Unos golpes en la puerta de entrada, interrumpieron su pregunta. Era el vigilante de la esquina, que habiendo escuchado el griterío, venía a averiguar qué estaba pasando. Alguien lo hizo entrar justo cuando don Jaime recuperaba el sentido.
-¿Quién le hizo esto, por Dios? -preguntó el agente- Don Jaime, ¿se encuentra bien? ¿Qué fue lo que pasó aquí? ¡Qué alguien me lo explique ya mismo!
-Mire señor policía… -comenzó a decir Venancio-
El agente, viendo que aún tenía en su mano el palo ensangrentado, exclamó:
-¡Fue usted! ¡Tendrá que acompañarme a la seccional! -y ordenó- ¡Que alguien se ocupe de ayudar a don Jaime!
Pero nadie se movió del sitio donde estaba.
-¿Qué pasa? ¿No me escuchan? ¡Ayuden a don Jaime!
Venancio dijo con la voz embargada por la rabia:
-¡Menudo sinvergüenza este tío! ¡Don Jaime es el fantasma!
-¡Usted está loco de remate! Don Jaime es el dueño de esta casa, y de muchas otras del barrio. Es más, vive aquí a la vuelta con su familia. Es un hombre honrado...
-¿Ah sí? -dijo Venancio- Y si es un hombre honrado ¿qué hacía hace un rato dentro de mi pieza, tratando de matarme?
-¿Qué está diciendo hombre? ¿Cómo que estaba dentro de su pieza? Ya mismo me acompañan los dos a la comisaría y allí aclararemos todo este lío…

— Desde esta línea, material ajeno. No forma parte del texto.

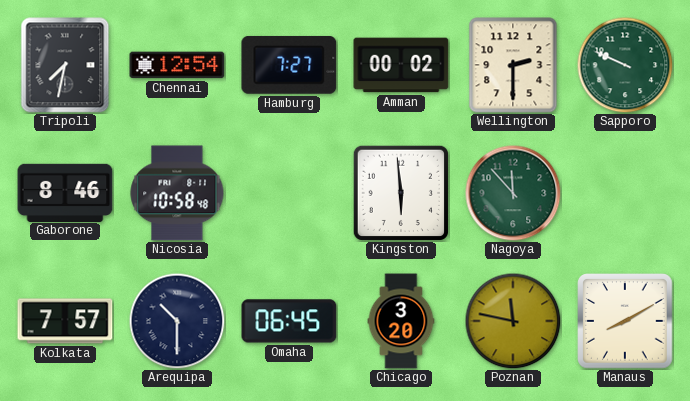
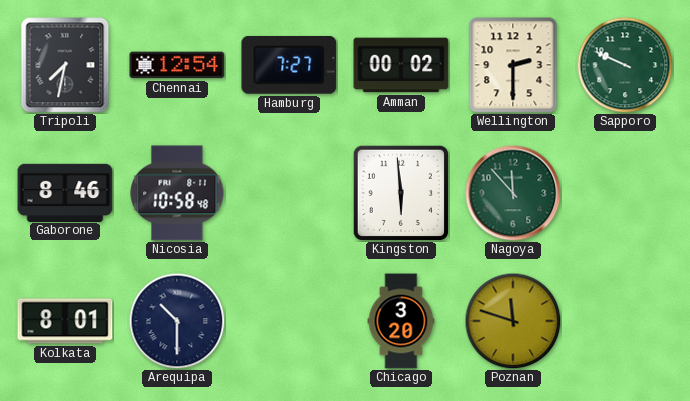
Kolkata: 7:57 -> 8:01
Omaha: 06:45 -> none
Poznan: 11:47 -> 11:48
Manaus: 8:10 -> none
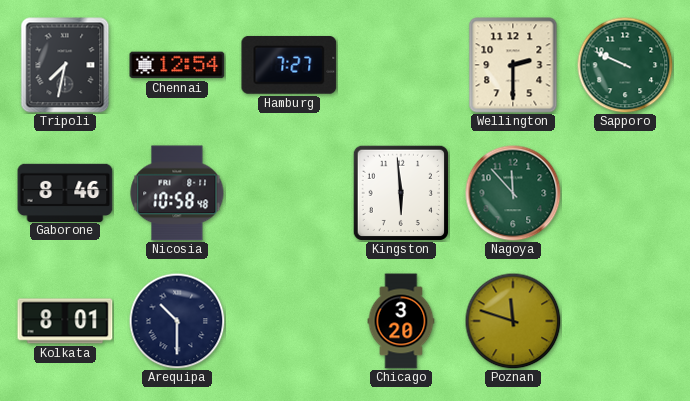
Amman: 00:02 -> none
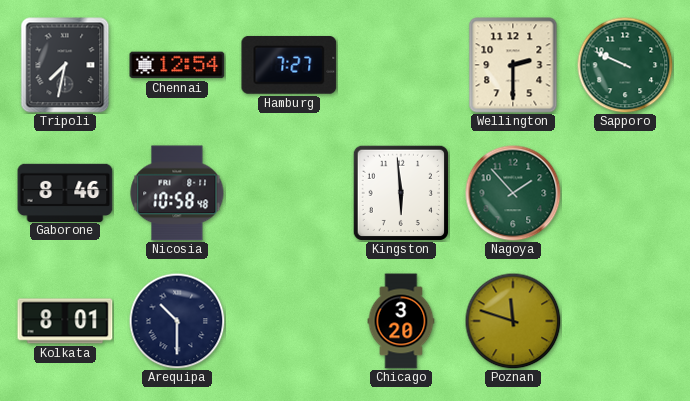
Nagoya: 11:53 -> 1:53
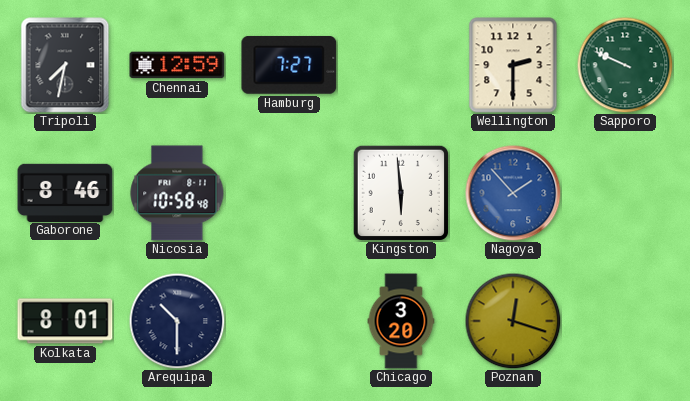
Chennai: 12:54 -> 12:59
Nagoya dial: green -> blue
Poznan: 11:48 -> 12:18
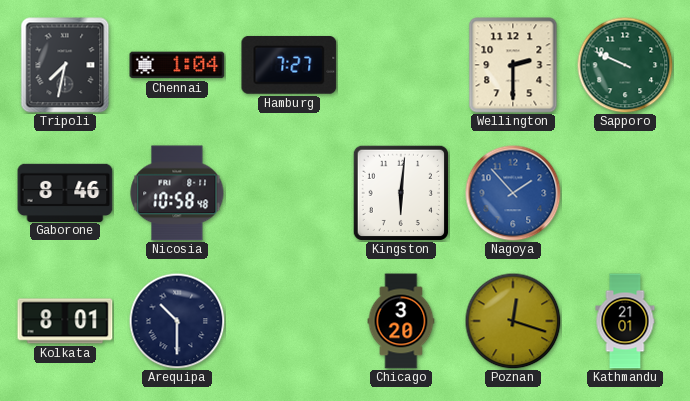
Chennai: 12:59 -> 1:04
Kingston: 5:59 -> 6:01
Kathmandu: none -> 21:01
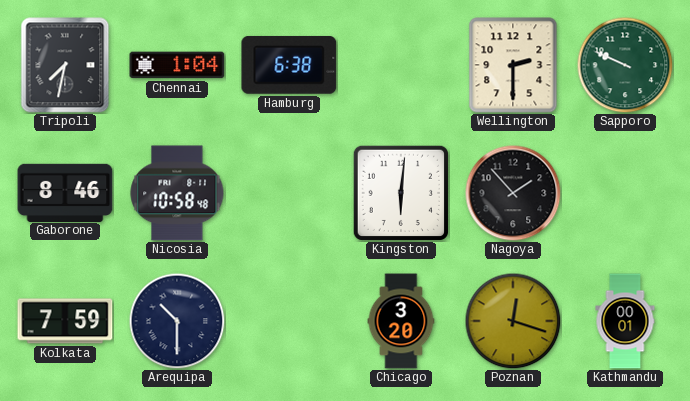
Hamburg: 7:27 -> 6:38
Nagoya dial: blue -> black
Kolkata: 8:01 -> 7:59
Kathmandu: 21:01 -> 00:01
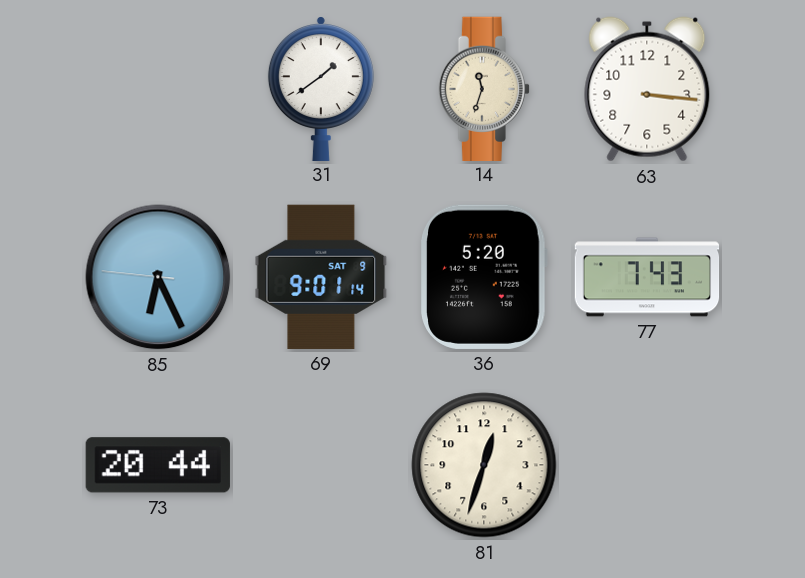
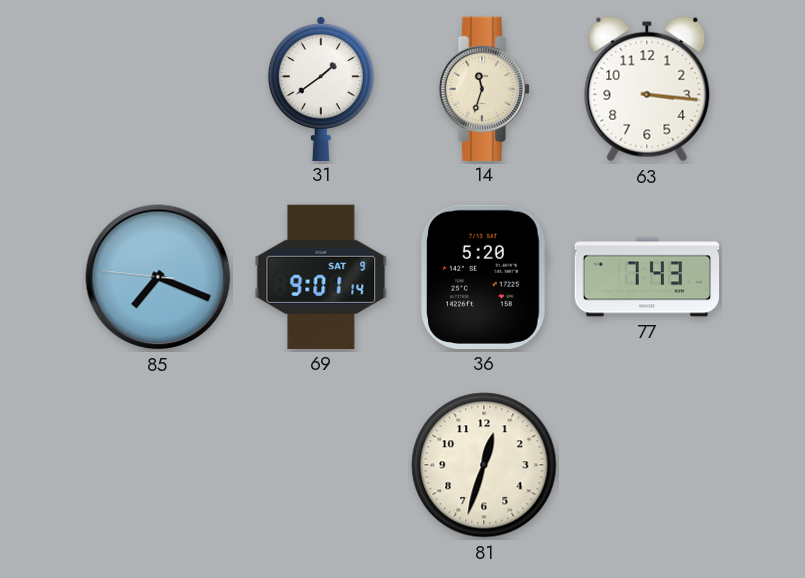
85: 6:25 -> 7:18
73: 20:44 -> none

Y de verdad, todo se aclaró. Don Jaime tenía reservada esa pieza para almacenar drogas, que varios de sus empleados vendían en los cabarets y burdeles de la noche porteña. Como su casa daba al jardín del fondo del conventillo, separada por una pequeña pared, él cada noche, cuando todos dormían, entraba con sigilo para sacar o guardar allí, la mercadería que era, en realidad, con lo que había logrado su inmensa fortuna. Cuando Jacinto, el encargado del inquilinato, le avisó que Venancio estaba interesado en la pieza, no pudo negarse a alquilarla, máxime habiéndose quejado porque estaba siempre vacía. Entonces se apresuró a sacar de allí toda evidencia que pudiera comprometerlo. Ya se encargaría de hacer que el galleguito dejase la pieza de inmediato, como había hecho con los anteriores inquilinos. Un buen susto, la primera noche que durmiera allí, bastaría para escarmentarlo. Pero… las cosas le salieron mal, y terminó preso. Y Venancio, desde entonces, se convirtió en un héroe para todos los vecinos del conventillo. Y vaya si le sacó provecho a la situación, conquistando a cuanta muchachita se le acercaba, pero esa… ¡es otra historia!